Honorable R ay M abus : I think they are correct only if you
look at first-generation biofuels. Corn-based ethanol, for example,
clearly uses a lot of land. It has diverted acreage into crops specifically for fuel. The other downside, and it is significant for cornbased ethanol, the first generation of these ethanol products, is it
takes almost a gallon of gasoline to make a gallon of corn-based
ethanol. You cannot make that up in volume. But if you look at second- and third-generation biofuels, what you are looking primarily
at are things like camelina, if you are looking at crops.
Camelina’s a rotational crop. You plant it on the same land you
plant wheat, for example. It is land that otherwise would be lying
fallow, so you are not taking any food out of the food chain. But
you are also looking at waste products: you know, wheat stalks,
any sort of biological waste, timber tops, grass, McDonald’s grease.
Any sort of organic waste is being looked at to be turned into that.

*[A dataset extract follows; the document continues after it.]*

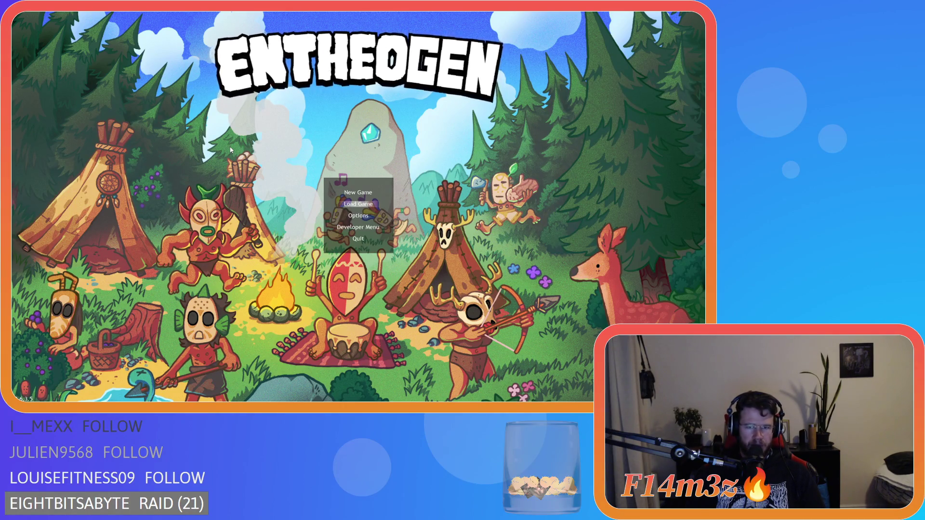
key("Return")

Finally, algae would not; it is a completely different structure and
would not take up the croplands that you are worried about. So I
think that those two things can coexist very, very well if we move
as we are to the second- and third-generation biofuels.
Again, I want to thank you all for coming today. Thank you for
listening to me, but thank you primarily for helping us get to where
we need to be, not only as a department in the Department of the
Navy, but particularly as a country. America simply cannot afford
to not be a part of this from a strategic sense and from a sense of
energy independence and national security. Thank you for your
work. Thank you for what you do for America.